Well, days turn into weeks, the weeks multiply and Jack has received
… jack! Eventually he was told not only that no copy would be
forthcoming but that no explanation would be given. They left out the
“eat rat excrement and die,” but it was implied.

Anderson is a professional muckraker of considerable experience and
success. He “don’t need no stinking badges …” or academic
imprimatur. He eventually found what he wasn’t even originally looking
for. Hillary’s thesis, was a critique of Lyndon Johnson’s “War On
Poverty” programs. Her conclusion: Community-based government
antipoverty programs don’t work.

So why try to hide that? Hell, it was one of the very few things
about which she was correct. Her national health-care debacle,
notwithstanding the heavy mantles of secrecy were (and are) a monumental
embarrassment. No one really believes her cattle futures success was
anything other than insider info. Why not resurrect a 30-year old
college paper revealing the perceptive insights of even the
undergraduate wonk?

Words have meaning, and there are positive and negative consequences
to what we do, what we write and what we say.
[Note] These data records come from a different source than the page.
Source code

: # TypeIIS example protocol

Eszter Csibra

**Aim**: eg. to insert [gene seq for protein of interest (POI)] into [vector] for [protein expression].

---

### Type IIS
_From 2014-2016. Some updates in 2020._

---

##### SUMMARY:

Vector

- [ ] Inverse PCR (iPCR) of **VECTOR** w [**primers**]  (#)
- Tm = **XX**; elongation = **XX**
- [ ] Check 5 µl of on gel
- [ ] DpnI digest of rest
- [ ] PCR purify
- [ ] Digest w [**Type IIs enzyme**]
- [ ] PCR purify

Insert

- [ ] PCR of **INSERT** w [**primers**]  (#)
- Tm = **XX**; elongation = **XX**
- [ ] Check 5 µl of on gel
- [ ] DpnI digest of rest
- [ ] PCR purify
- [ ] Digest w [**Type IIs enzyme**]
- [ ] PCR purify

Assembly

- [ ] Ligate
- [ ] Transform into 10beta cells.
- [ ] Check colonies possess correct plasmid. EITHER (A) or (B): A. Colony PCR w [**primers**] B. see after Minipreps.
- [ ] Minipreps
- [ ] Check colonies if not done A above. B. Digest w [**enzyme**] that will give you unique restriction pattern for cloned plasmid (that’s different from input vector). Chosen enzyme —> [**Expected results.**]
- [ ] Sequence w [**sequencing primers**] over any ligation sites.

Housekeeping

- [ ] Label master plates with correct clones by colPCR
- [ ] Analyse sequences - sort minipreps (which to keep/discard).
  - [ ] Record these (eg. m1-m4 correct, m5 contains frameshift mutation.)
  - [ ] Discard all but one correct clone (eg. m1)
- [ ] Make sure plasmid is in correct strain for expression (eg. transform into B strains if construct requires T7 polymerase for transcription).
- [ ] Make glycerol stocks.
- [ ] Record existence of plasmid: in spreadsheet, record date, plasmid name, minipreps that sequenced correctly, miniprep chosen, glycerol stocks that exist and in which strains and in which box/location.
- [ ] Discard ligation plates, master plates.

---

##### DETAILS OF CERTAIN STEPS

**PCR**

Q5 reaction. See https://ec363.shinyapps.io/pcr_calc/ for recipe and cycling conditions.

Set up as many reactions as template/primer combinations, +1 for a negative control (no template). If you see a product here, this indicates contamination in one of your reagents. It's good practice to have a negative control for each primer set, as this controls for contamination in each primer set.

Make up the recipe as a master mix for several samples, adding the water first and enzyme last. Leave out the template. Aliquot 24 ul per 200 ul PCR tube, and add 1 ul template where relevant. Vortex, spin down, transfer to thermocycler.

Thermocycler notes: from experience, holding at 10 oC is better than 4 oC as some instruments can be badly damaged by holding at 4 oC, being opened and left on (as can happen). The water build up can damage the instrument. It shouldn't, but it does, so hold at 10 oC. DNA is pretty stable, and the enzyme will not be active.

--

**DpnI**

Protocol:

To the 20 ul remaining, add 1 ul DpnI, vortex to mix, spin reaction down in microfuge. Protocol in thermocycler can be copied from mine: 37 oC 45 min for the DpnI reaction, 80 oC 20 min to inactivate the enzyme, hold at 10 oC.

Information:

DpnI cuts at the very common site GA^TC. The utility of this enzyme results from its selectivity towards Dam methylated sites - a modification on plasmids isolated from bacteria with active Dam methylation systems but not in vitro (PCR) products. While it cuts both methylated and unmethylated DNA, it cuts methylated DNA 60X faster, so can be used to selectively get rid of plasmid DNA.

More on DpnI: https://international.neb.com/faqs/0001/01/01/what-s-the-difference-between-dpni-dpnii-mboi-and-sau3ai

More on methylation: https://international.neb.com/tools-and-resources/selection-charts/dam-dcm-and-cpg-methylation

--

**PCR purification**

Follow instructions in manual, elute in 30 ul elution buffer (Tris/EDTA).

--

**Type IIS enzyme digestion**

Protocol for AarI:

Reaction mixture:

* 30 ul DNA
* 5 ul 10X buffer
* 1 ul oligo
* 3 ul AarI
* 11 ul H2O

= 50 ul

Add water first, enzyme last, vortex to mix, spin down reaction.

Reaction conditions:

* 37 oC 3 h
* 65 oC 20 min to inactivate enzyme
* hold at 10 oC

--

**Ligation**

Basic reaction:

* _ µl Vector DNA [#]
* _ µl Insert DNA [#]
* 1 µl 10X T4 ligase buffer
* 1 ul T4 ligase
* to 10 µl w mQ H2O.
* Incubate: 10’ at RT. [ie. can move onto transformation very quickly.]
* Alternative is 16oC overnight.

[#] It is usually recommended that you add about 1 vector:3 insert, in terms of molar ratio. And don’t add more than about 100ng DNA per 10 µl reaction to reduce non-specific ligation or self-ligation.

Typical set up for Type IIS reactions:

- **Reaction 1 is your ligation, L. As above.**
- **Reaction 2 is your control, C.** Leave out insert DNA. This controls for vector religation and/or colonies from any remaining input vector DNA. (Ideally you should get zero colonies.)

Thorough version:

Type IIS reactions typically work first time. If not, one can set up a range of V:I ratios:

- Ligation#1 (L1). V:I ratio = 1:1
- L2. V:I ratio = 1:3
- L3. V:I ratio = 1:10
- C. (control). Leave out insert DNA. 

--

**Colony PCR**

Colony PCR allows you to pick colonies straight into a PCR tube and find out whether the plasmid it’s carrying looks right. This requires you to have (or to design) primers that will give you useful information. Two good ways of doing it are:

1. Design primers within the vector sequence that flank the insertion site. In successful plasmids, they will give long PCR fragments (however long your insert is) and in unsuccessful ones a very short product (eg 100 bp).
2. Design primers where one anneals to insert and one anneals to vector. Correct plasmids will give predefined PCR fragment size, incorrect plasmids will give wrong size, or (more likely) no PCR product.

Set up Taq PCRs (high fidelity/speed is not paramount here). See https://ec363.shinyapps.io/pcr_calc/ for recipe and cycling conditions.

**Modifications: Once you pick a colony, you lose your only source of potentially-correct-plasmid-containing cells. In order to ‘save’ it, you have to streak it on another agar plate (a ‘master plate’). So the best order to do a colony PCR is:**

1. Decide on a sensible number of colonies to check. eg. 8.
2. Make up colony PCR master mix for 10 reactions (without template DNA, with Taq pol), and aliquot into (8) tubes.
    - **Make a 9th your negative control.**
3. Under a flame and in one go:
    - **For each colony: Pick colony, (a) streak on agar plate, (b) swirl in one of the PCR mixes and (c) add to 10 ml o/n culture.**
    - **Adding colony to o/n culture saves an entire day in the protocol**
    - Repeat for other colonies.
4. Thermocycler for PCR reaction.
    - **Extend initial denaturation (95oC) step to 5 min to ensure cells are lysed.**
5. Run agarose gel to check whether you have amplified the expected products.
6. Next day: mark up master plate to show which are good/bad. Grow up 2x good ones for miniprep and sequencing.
President Clinton said on Saturday that the official policy toward
gays in the military (Don’t ask/Don’t tell”) was a failure. He said it
was “out of whack” and that military leaders were not carrying it out as
he intended and as they promised in 1993. The problem was he intended
the problem to go away and/or be ignored. The military had the
impossible task of trying to implement bad policy.

Clinton’s comments echoed those of Hillary … kinda.

So why all the secrecy about a 30-year-old college paper which states
the obvious: Community-based government antipoverty programs don’t
work? Well fast forward to now; President Clinton recently called for
federal funding for a number of … community-based government
antipoverty programs.

What was it Thoreau said? “Rather than love, than money, than fame
… give me truth.” Sorry pal, truth is/was both the first victim of
war … and the Clinton administration.